Yönetmen, bu karmaşık duygusal yolculuğu aktarırken korku ve psikolojik gerilim unsurlarını ustalıkla harmanlıyor. Üstelik film, bir korku filminde görmekten bıktığımız cin, hayalet veya vampir gibi korku ögelerinden sıyrılarak, günümüz insanının ruh halindeki sıkışmışlığı temel alan özgün bir korku dili oluşturmaya çabalıyor. Bunu yaparken kült korku filmlerine göndermelerde bulunmayı da ihmal etmiyor. Modern dünyanın getirdiği yoğun çalışma temposu, yalnızlık ve duygusal ilişki yoksunluğu gibi sorunların yarattığı boşluğu ve bu boşluktan çıkış arayışını sembolik bir dille anlatan film, sadece Japonya’ya değil tüm dünyaya hitap eden evrensel bir dil tutturmayı başarıyor.

Bilgisayar Ekranından Sinema Perdesine
Filmin görsel estetiği, uyarlandığı video oyununa olan sadakatiyle dikkat çekiyor. Özellikle filmin başında, karakterin gözünden izlediğimiz birinci şahıs kamera açısı, oyunun hayranları için de hoş bir detay olarak dikkat çekmeyi başarıyor. Yönetmen, oyunun atmosferini ve mekânlarını neredeyse birebir sinema perdesine aktarmakla kalmıyor, aynı zamanda yeni ögeler ekleyerek bu uyarlamayı geliştiriyor ve hem oyunu anımsatan hem de yepyeni bir soluk getiren bir dünya yaratıyor.

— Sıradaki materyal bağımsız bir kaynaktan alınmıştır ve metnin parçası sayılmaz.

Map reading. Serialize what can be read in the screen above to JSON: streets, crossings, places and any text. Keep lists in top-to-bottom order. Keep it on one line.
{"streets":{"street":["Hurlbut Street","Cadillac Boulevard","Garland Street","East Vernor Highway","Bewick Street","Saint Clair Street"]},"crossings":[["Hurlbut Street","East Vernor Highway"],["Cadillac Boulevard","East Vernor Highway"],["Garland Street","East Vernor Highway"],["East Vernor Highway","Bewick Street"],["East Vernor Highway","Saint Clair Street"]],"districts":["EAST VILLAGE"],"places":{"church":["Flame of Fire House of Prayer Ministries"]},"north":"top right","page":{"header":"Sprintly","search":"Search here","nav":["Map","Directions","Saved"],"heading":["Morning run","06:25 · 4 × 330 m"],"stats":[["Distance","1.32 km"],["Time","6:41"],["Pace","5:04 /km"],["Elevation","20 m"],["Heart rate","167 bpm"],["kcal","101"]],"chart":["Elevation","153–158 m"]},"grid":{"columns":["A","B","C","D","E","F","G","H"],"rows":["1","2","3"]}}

Korku sineması söz konusu olduğunda defalarca aynı şeyleri izlemekten sıkılan izleyicilere defalarca aynı şeyi izlettirirken farklı olmayı başaran, cesur ve dikkat çekici bir eser olan “Çıkış 8″, sadece basit bir korku filmi olmanın ötesine geçerek, insan ruhunun derinliklerine inen ve hayatın anlamına dair sorular soran etkileyici bir yapım olarak rüşdünü ispatlıyor.